* _WHAT YOU HAVE TO DO_: Below are the records; copy exactly the lines from the first through the one containing "over serieuze tekortkomingen in de", both included, and leave out the pictures.

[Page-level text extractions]
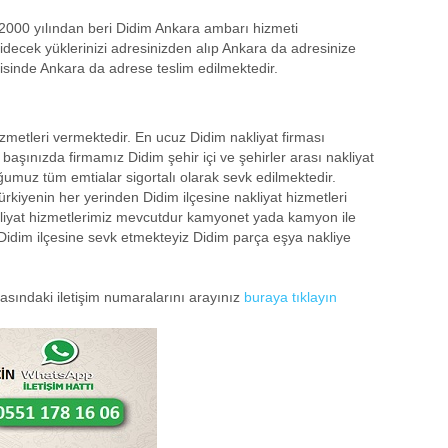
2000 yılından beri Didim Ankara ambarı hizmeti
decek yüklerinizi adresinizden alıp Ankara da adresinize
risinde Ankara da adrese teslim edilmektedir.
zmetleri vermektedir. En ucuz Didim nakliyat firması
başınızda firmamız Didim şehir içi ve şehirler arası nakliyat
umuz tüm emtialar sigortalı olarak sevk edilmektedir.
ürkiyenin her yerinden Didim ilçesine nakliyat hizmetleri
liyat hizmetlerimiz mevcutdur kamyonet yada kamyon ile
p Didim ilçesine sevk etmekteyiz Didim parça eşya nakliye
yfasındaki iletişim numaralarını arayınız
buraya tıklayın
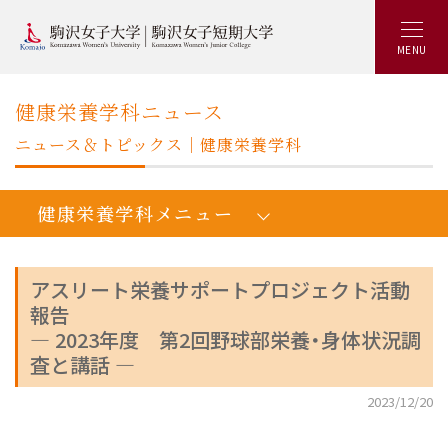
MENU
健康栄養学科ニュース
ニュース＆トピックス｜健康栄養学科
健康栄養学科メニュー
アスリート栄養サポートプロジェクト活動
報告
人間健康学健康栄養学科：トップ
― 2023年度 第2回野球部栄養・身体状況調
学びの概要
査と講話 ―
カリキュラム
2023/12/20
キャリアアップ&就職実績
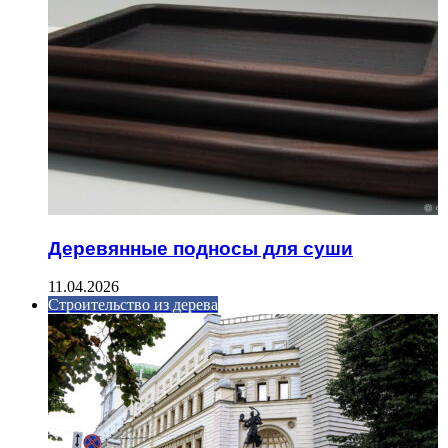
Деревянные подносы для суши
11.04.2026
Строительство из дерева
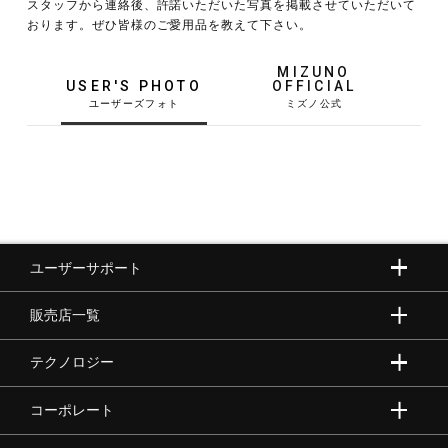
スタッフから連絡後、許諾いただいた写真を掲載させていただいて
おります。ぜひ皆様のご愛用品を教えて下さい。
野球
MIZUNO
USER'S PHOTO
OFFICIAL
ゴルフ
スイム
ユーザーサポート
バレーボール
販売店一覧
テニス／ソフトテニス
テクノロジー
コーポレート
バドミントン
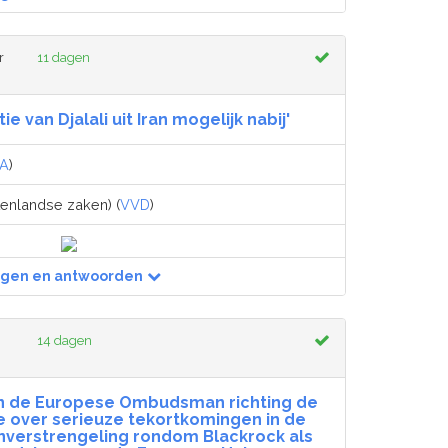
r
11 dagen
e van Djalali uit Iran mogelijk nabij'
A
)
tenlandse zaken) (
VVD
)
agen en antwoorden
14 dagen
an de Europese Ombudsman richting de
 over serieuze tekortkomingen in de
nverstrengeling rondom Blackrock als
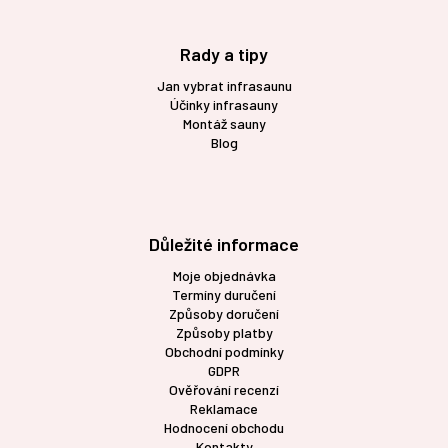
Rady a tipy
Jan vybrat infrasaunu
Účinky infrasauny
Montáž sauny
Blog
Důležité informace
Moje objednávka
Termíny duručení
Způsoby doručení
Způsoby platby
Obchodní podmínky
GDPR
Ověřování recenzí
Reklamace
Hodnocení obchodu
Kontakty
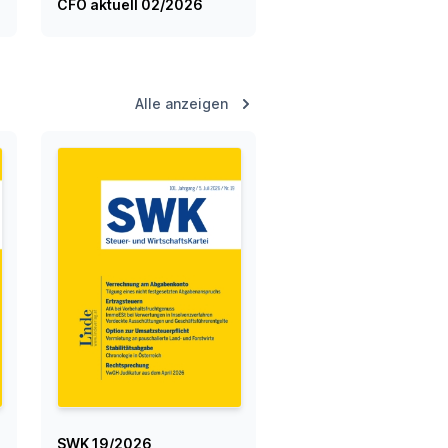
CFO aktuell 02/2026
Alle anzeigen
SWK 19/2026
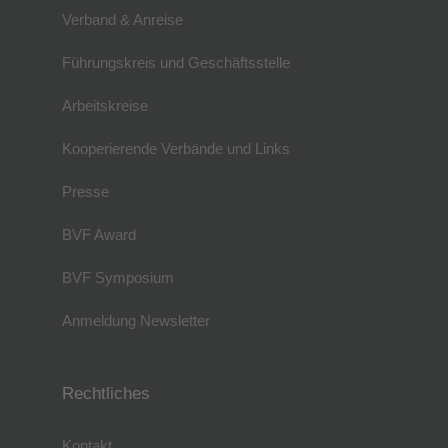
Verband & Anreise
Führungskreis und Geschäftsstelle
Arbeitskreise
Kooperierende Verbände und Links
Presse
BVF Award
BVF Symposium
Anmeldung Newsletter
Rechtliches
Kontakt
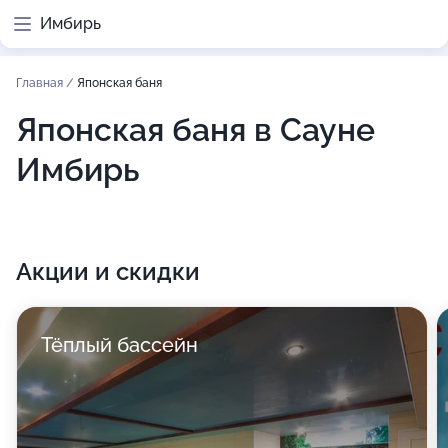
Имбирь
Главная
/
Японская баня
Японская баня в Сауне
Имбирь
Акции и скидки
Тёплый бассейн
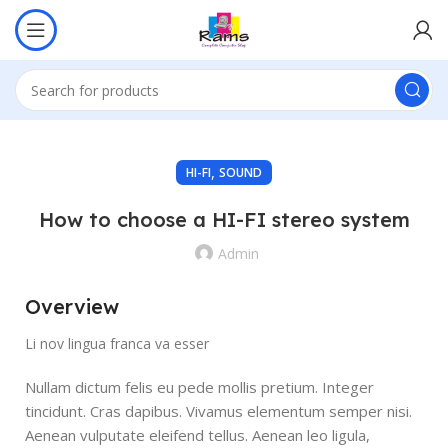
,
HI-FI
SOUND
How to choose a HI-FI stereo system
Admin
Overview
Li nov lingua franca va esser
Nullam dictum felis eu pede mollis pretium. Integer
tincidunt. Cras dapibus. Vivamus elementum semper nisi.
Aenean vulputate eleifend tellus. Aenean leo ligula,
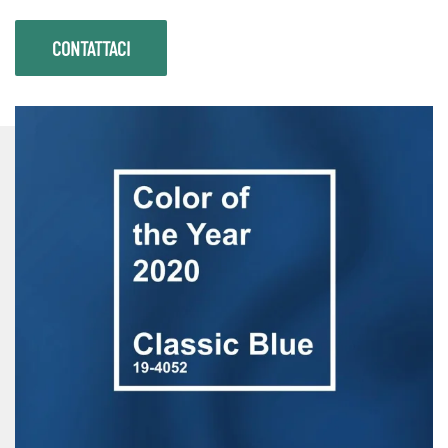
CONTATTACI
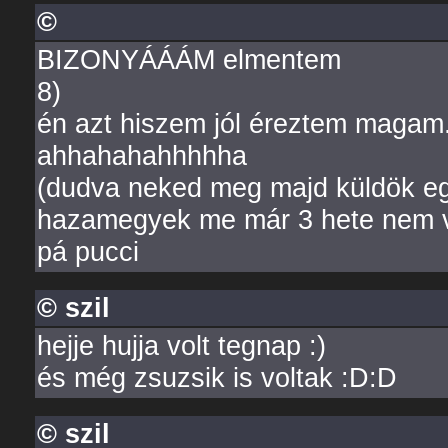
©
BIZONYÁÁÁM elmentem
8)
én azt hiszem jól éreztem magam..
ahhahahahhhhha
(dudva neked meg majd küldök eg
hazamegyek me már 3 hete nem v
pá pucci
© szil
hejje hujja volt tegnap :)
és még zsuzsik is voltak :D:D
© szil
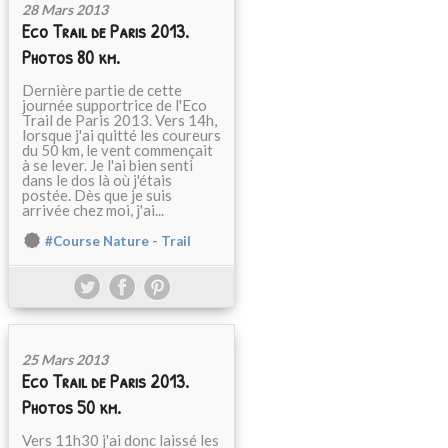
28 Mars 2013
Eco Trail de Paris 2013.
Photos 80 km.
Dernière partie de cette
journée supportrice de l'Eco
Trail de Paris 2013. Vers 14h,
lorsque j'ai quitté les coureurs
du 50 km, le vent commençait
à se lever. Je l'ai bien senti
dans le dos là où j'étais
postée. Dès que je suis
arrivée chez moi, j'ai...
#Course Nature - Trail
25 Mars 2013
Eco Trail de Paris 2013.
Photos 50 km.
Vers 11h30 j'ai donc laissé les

* _SOLUTION_:
2000 yılından beri Didim Ankara ambarı hizmeti
decek yüklerinizi adresinizden alıp Ankara da adresinize
risinde Ankara da adrese teslim edilmektedir.
zmetleri vermektedir. En ucuz Didim nakliyat firması
başınızda firmamız Didim şehir içi ve şehirler arası nakliyat
umuz tüm emtialar sigortalı olarak sevk edilmektedir.
ürkiyenin her yerinden Didim ilçesine nakliyat hizmetleri
liyat hizmetlerimiz mevcutdur kamyonet yada kamyon ile
p Didim ilçesine sevk etmekteyiz Didim parça eşya nakliye
yfasındaki iletişim numaralarını arayınız
buraya tıklayın
MENU
健康栄養学科ニュース
ニュース＆トピックス｜健康栄養学科
健康栄養学科メニュー
アスリート栄養サポートプロジェクト活動
報告
人間健康学健康栄養学科：トップ
― 2023年度 第2回野球部栄養・身体状況調
学びの概要
査と講話 ―
カリキュラム
2023/12/20
キャリアアップ&就職実績
Деревянные подносы для суши
11.04.2026
Строительство из дерева
スタッフから連絡後、許諾いただいた写真を掲載させていただいて
おります。ぜひ皆様のご愛用品を教えて下さい。
野球
MIZUNO
USER'S PHOTO
OFFICIAL
ゴルフ
スイム
ユーザーサポート
バレーボール
販売店一覧
テニス／ソフトテニス
テクノロジー
コーポレート
バドミントン
r
11 dagen
e van Djalali uit Iran mogelijk nabij'
A
)
tenlandse zaken) (
VVD
)
agen en antwoorden
14 dagen
an de Europese Ombudsman richting de
 over serieuze tekortkomingen in de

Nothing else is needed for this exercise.